## Travail demandé
Poursuivez la note sur la réforme du prix d'entrée des produits agricoles marocains dans l'Union européenne, en reprenant juste après sa dernière phrase.

## Texte fourni
------------------------------

Note
A
L’Attention de Monsieur le Ministre
Objet : Accord agricole Maroc-UE / Réforme du mécanisme du prix d’entrée.
J’ai l’honneur de soumettre à l’appréciation de Monsieur le Ministre quelques éléments concernant la réforme européenne du mécanisme du prix d’entrée qui sera appliquée, à partir du 1er octobre 2014, aux exportations de certains produits agricoles marocains vers le Marché européen, et qui fait l’objet actuellement de discussions entre le Maroc et l’UE :
Background de la réforme
Le Conseil des Ministres de l’Agriculture de l’UE a formellement adopté, le 16 Décembre 2013, quatre règlements de base pour la réforme de la Politique Agricole Commune (PAC), suite à leur approbation par le Parlement européen en Novembre 2013. Ces textes législatifs concernent le « développement rural », les « questions horizontales », telles que le financement et les contrôles, les « paiements directs aux agriculteurs » et les « mesures de marché ».
La CE a saisi cette réforme pour élaborer, dans le cadre du Règlement sur « les mesures de marché », un projet d’acte délégué qui fixe les règles de détermination du prix d’entrée des fruits et légumes dans l’Union européenne
Après son adoption par la Commission Agriculture au Parlement européen, le 07 avril 2014, cet acte délégué a été entériné de manière définitive par les Ministres européens de l’Agriculture réunis lors du Conseil « Agriculture et Pêche », le 14 avril 2014.
Cette réforme, dont l’entrée en vigueur est fixée pour le 1er octobre 2014, prévoit des modalités plus contraignantes en ce qui concerne la détermination de prix d’entrée et réduit considérablement la marge de flexibilité quant à l’utilisation des méthodes de calcul du prix d’entrée. Elle aura un impact négatif sur les exportations marocaines concernant certains produits, notamment la tomate.

------------------------------

## Données fournies
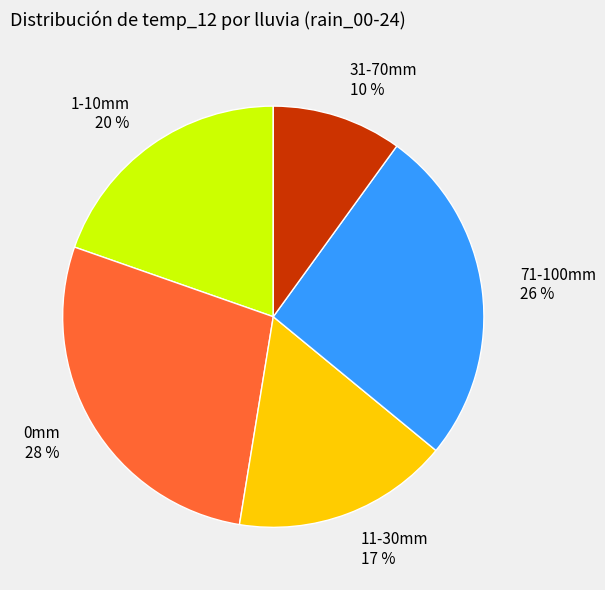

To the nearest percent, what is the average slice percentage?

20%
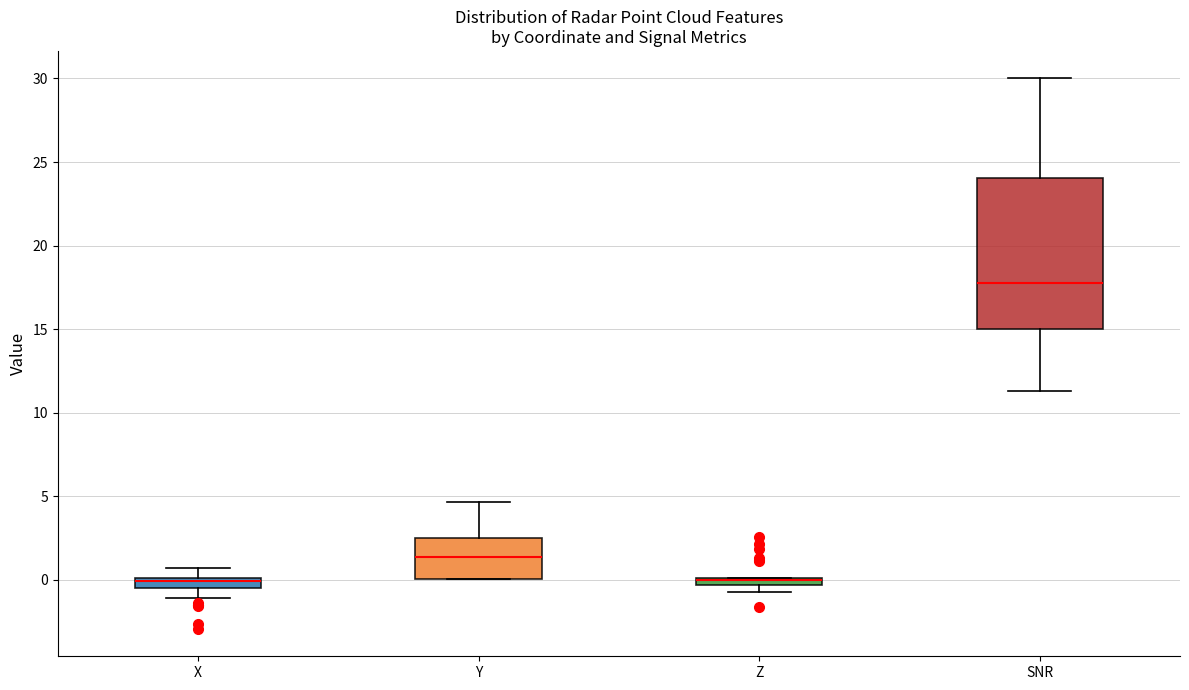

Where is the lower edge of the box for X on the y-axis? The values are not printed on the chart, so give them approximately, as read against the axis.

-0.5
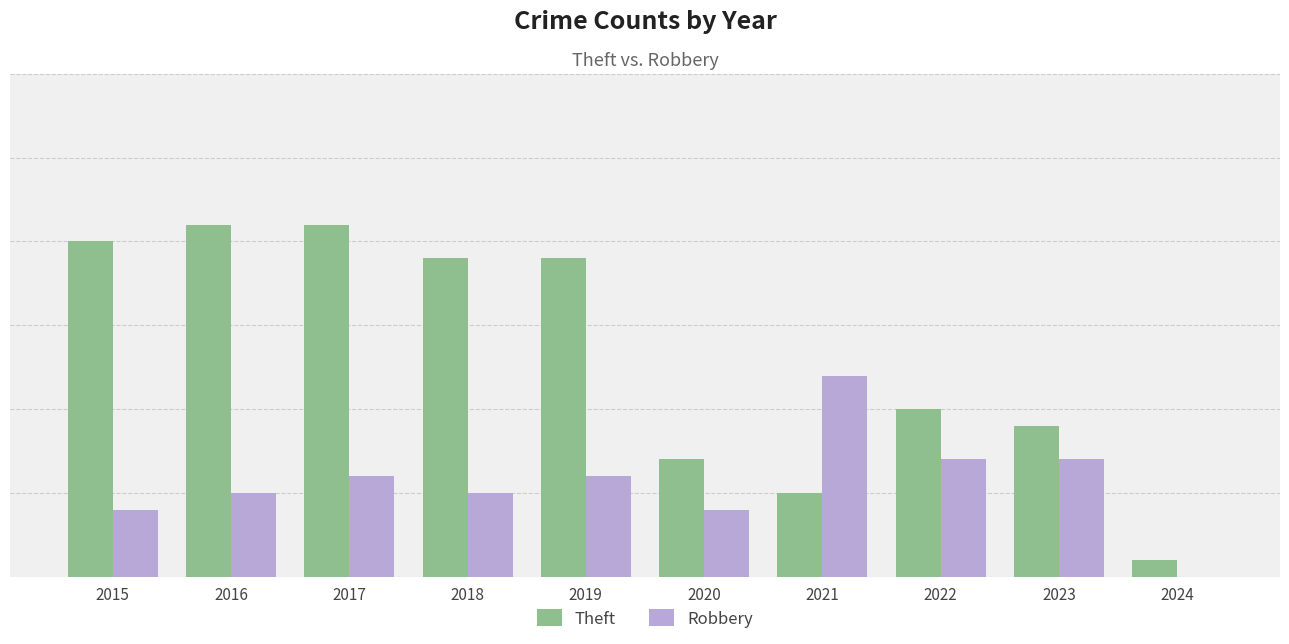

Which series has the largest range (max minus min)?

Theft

------------------------------

## Résultat obtenu
La flexibilité dans l’utilisation des méthodes de calcul du prix d’entrée prévues jusqu’à présent a été vivement critiquée par certains syndicats agricoles européens du sud, notamment espagnols, qui reprochaient son «utilisation abusive» par les opérateurs marocains, et l’inefficacité de ce mécanisme pour la régulation du marché européen de la tomate, notamment celle originaire du Maroc.
Ces groupes d’intérêts exerçaient, depuis 2007, une forte pression sur la Commission européenne à travers le Parlement européen pour obtenir une réforme du système des prix d’entrée. C’est ainsi que la résolution votée par le Parlement européen (PE), en février 2012, à l’occasion de la ratification de l’Accord Agricole Maroc-UE a appelé la Commission européenne à réformer ce mécanisme.
Système du prix d’entrée
Le marché européen constitue une destination privilégiée pour les exportations marocaines de fruits et légumes et ce, malgré l’application d’un régime douanier spécifique basé sur le système du prix d’entrée, introduit en 1994 par la Commission européenne.
Ledit système vise à protéger les filières agricoles européennes contre des importations à bas prix, à travers la mise en place de prix minimums d’importations. Ainsi, un prix d’entrée inférieur au prix d’entrée réglementaire entraînerait le paiement de droits de douanes additionnels, dénommés « droits spécifiques additionnels » ou « équivalents tarifaires ».
La détermination de la méthode de calcul de la valeur du prix d’entrée est laissée au choix de l’importateur selon les trois options suivantes :
sur la base du prix FOB des produits dans le pays d’origine, augmenté des frais d’assurance et de transport jusqu’aux frontières du territoire douanier de la communauté, dans la mesure où ce prix et ces frais sont connus au moment de la déclaration de mise en libre pratique des produits ;
sur la base de la valeur fondée sur le prix unitaire correspondant aux ventes dans la Communauté des marchandises importées ou de marchandises identiques ou similaires importées totalisant la quantité la plus élevée ainsi faites des personnes non liées aux vendeurs;
sur la base de la Valeur Forfaitaire à l’Importation (VFI) calculée quotidiennement par la Commission sur la base d’une moyenne pondérée à partir des prix représentatifs pour les importations de produits par origine communiqués par les États membres.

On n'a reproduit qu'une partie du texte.